Reproduce nothing but the lines from the one containing "Реклама на сайте" to the end of the records below, each exactly as written.

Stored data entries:
····················

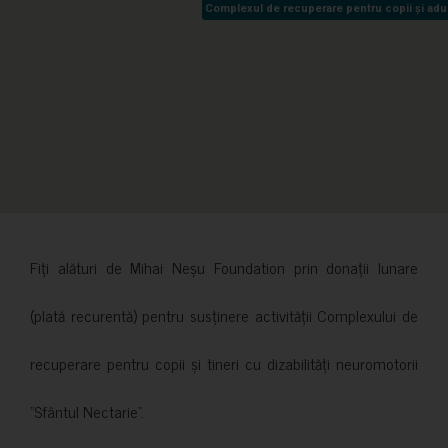
Complexul de recuperare pentru copii și adult
Complexul de recuperare pentru copii și adult
Fiți alături de Mihai Neșu Foundation prin donații lunare
(plată recurentă) pentru susținere activității Complexului de
recuperare pentru copii și tineri cu dizabilități neuromotorii
”Sfântul Nectarie”.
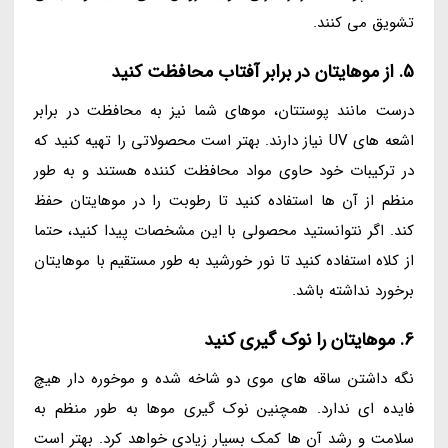
تشویق می کنند.
5. از موهایتان در برابر آفتاب محافظت کنید
درست مانند پوستتان، موهای شما نیز به محافظت در برابر
اشعه های UV نیاز دارند. بهتر است محصولاتی را تهیه کنید که
در ترکیبات خود حاوی مواد محافظت کننده هستند و به طور
منظم از آن ها استفاده کنید تا رطوبت را در موهایتان حفظ
کند. اگر نتوانستید محصولی با این مشخصات پیدا کنید، حتما
از کلاه استفاده کنید تا نور خورشید به طور مستقیم با موهایتان
برخورد نداشته باشد.
6. موهایتان را نوک گیری کنید
نگه داشتن ساقه های موی دو شاخه شده و موخوره دار هیچ
فایده ای ندارد. همچنین نوک گیری موها به طور منظم به
سلامت و رشد آن ها کمک بسیار زیادی خواهد کرد. بهتر است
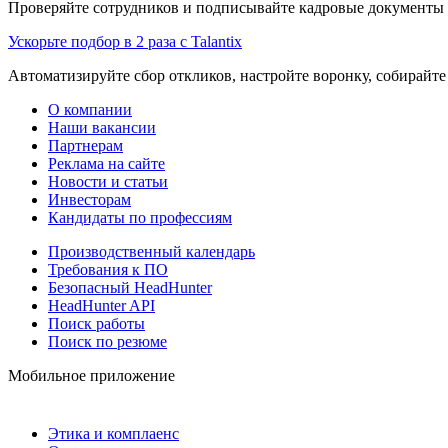
Проверяйте сотрудников и подписывайте кадровые документы 
Ускорьте подбор в 2 раза с Talantix
Автоматизируйте сбор откликов, настройте воронку, собирайте
О компании
Наши вакансии
Партнерам
Реклама на сайте
Новости и статьи
Инвесторам
Кандидаты по профессиям
Производственный календарь
Требования к ПО
Безопасный HeadHunter
HeadHunter API
Поиск работы
Поиск по резюме
Мобильное приложение
Этика и комплаенс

····················

### [Solution for this task]
Реклама на сайте
Новости и статьи
Инвесторам
Кандидаты по профессиям
Производственный календарь
Требования к ПО
Безопасный HeadHunter
HeadHunter API
Поиск работы
Поиск по резюме
Мобильное приложение
Этика и комплаенс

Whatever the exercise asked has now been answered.